» **Exercise requirements**
Continue the passage on federal charges for structuring cash deposits below the $10,000 Currency Transaction Report threshold, starting after its last sentence.

» **Passage**

********

Failure to File Currency Transaction Report - Federal Charges
Welcome to Spodek Law Group. Our goal is to give you the reality of federal Currency Transaction Report violations - not the sanitized version banks present, not the government fiction about protecting you, but the actual truth about what happens when the pattern of your deposits triggers federal prosecution.
There is something deeply unsettling about learning that depositing your own legal money in careful increments can send you to federal prison. The government does not care where the money came from. They do not care that you earned every dollar legally. They do not care that you were simply being cautious. Under 31 U.S.C. § 5324, the crime is not about dirty money. The crime is about the pattern of your deposits. And if that pattern suggests you were trying to avoid the $10,000 Currency Transaction Report threshold, you have committed a federal felony carrying up to five years in prison.
This is what the Speaker of the House discovered. Dennis Hastert - the man who helped write federal financial crime legislation - went to federal prison for structuring. Not for the underlying conduct. For the deposits. The same statute that put the third-highest-ranking official in American government behind bars applies to you the moment you make a series of cash deposits designed to stay below $10,000.
The $10,000 Line You Never Knew Could Destroy You
Heres the thing about the Bank Secrecy Act. It was passed in 1970 to combat money laundering and tax evasion. The theory was simple - if banks report every cash transaction over $10,000, the government can track illegal money moving through the financial system. A Currency Transaction Report gets filed with FinCEN, the Financial Crimes Enforcement Network, and investigators have a paper trail.
Most people never think about this threshold. They deposit their money, pay their taxes, and assume everything is fine. But the law creates a trap that ensnares the cautious and the criminal alike. And the government enforces it aggressively - FinCEN and IRS Criminal Investigation pursue structuring cases as a priority, not an afterthought.
The problem is what happens when your trying to be careful. Maybe you sell a car for $25,000 cash. Maybe you inherit money from a relative who didnt trust banks. Maybe you run a cash business - a restaurant, a food truck, a laundromat - and you deposit your earnings when you hit a certain amount. Whatever the reason, if you deposit that money in amounts just under $10,000, you have structured transactions to avoid reporting requirements. Thats a federal crime.

********

» **Data section**
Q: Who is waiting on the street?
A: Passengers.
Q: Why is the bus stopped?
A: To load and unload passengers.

********

» **Exercise response**
Look, I understand the instinct. Carrying large amounts of cash feels risky. You worry about theft, about loss, about attracting attention. Depositing smaller amounts feels prudent. It feels responsible. But the federal government sees it completly different. To them, breaking up deposits to stay below $10,000 is evidence of criminal intent - irrespective of whether your money came from drug trafficking or your grandmothers estate.
Why Your Bank is Already Building a Case Against You
Heres were it gets interesting. Your bank is not on your side. Every financial institution in America runs sophisticated software that flags suspicious patterns. And "suspicious" doesnt just mean deposits over $10,000. It means deposits that consistantly hover just below the threshold. It means any pattern that suggests structuring.
When your bank detects this pattern, they dont call you to discuss it. They file a Suspicious Activity Report - a SAR - directly with the federal government. You never know this happened. There is no notification requirement. The bank documenting your behavior becomes the foundation of a federal prosecution, and you wont learn about it until investigators show up or your accounts get frozen.
Todd Spodek has represented clients who discovered their bank had been filing SARs for months before any government contact. By the time the client knew something was wrong, the investigation was already advanced. The evidence was already compiled. The case was already being built.
This is the hidden surveilance system most people dont know exists. Banks dont just report transactions over $10,000. They activly monitor for any pattern that looks like your trying to avoid that threshold. And the algorithm doesnt distinguish between a drug cartel and a small business owner depositing daily cash receipts.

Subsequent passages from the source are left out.